Indaiatuba

Conselho Tutelar registra 32 casos de abuso

ABUSO SEXUAL

Após três sábados com reportagens a respeito de abuso sexual a crianças e adolescentes, esta semana a Tribuna apresenta por completo a Rede de Auxílio à Criança e Adolescente Vítimas do Abuso Sexual na cidade de Indaiatuba.

Essa rede é formada pela Delegacia de Defesa da Mulher (DDM), Conselho Tutelar, Centro de Atenção Psicossocial Infantil (CAPS-i), o Departamento de Reabilitação Física e Mental (Derefim), 1ª Vara Criminal da Infância e Juventude e o abrigo.

Nas reportagens anteriores, foi explicado o trabalho realizado pela DDM, CAPS-i, Derefim e também o Disque 100 (Disque Direitos Humanos), que é nacional. Hoje será apresentado o trabalho realizado pelo Conselho Tutelar de Indaiatuba e pela Associação Beneficente Abid.

Atualmente o Conselho Tutelar, vinculado à Secretaria Municipal da Família e Bem Estar Social (Semfabes), é formado por cinco profissionais com nível superior que são eleitos pelos cidadãos de Indaiatuba e realizam uma gestão de quatro anos. Ele está localizado na Rua dos Ypês, 159, Jardim Pompeia (ao lado do Seprev), e uma de suas principais atribuições está em garantir o cumprimento dos direitos da criança e do adolescente previstos no Estatuto da Criança e do Adolescente (ECA).

"As famílias se aproximam de diversas formas do Conselho Tutelar. Pode ser por procura espontânea ou por meio de encaminhamentos da rede de atendimento do município, como escolas, hospitais, ONGs", explica a psicóloga e conselheira Katia Precoma.

Crescimento

Durante a entrevista, Katia apresentou os números de atendimentos de crianças ou adolescentes que sofreram abuso sexual na cidade. "De 2013 a 2015, tivemos um total de 90 atendimentos. Nesse ano, de janeiro a julho, já somam 32 casos, praticamente a mesma quantidade do total de casos registrados em todo 2013, que foi de 34".

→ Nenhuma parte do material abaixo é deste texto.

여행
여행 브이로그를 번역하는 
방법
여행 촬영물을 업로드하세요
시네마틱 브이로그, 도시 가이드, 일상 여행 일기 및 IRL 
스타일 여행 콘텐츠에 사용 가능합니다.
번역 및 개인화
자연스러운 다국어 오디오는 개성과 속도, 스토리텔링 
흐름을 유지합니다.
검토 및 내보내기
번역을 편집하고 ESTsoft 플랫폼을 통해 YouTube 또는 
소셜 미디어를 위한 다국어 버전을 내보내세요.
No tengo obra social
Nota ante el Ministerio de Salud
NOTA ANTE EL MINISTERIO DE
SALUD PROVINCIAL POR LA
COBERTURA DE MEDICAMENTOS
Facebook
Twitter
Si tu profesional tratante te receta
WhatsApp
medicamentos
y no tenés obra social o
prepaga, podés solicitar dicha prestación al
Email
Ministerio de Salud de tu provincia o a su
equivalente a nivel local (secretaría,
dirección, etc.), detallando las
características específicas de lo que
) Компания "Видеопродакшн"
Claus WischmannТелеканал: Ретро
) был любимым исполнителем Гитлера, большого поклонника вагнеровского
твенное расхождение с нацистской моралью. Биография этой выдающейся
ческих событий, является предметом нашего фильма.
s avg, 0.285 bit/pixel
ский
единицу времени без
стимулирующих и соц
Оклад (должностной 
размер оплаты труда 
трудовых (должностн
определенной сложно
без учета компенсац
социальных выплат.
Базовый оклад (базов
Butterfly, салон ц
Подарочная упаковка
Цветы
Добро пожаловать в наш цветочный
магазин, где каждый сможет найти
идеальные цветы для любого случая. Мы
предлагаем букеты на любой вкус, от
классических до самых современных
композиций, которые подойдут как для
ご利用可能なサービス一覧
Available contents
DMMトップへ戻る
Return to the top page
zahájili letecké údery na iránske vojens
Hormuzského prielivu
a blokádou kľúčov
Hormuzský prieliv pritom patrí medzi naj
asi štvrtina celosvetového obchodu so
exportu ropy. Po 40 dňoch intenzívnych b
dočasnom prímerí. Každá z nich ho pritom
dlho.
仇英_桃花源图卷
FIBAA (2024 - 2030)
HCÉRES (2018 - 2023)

Katia está no Conselho Tutelar em Indaiatuba desde 2011. Em 2015, foi reeleita e pela sua experiência percebe que os casos notificados de abuso sexual à crianças e adolescentes tem aumentado no município. "Eu percebi que após a divulgação da Xuxa em rede nacional [no final de 2012] para falar sobre a importância do disque 100, a quantidade de encaminhamentos aumentou", lembra. "Além disso, as notificações dos hospitais também aumentaram, e recebemos muitas notificações da UPA".

No caso de hospitais, a conselheira revela que o município possui uma ficha de notificação, ou seja, o profissional que atendeu à vítima, mesmo se não tem um fato concreto, mas há a suspeita de que a criança sofreu o abuso, deve preencher uma ficha de notificação e encaminhar para o Conselho Tutelar. "O conselho vai aplicar medidas e vai acionar essa família e delegacia para o registro de boletim de ocorrência. Depois é que a criança será direcionada para o [Instituo Médico Legal] IML e ser avaliada por um perito", explica Katia. Depois do laudo em mãos, a criança é enviada para o atendimento no CAPS-i ou Derefim, e a família, para o Creas.

Perfis

Assim como em todos os órgãos que a reportagem entrevistou no decorrer da série, Katia afirma que geralmente o abuso acontece dentro do núcleo familiar ou alguém conhecido que tenha acesso àquela criança ou adolescente.

A maior parte das notificações que o Conselho Tutelar recebe do município é do Jardim Morada do Sol. "A gente consegue notar que o perfil dos casos em que mais ocorrem o abuso sexual são em bairros mais afastados, com uma composição familiar grande, imóveis com poucos cômodos, dividido muitas vezes com lençol ou até mesmo com sofá. A gente entende que pelo poder aquisitivo, é o que aquela família consegue ter no momento; mas isso facilita uma situação de abuso".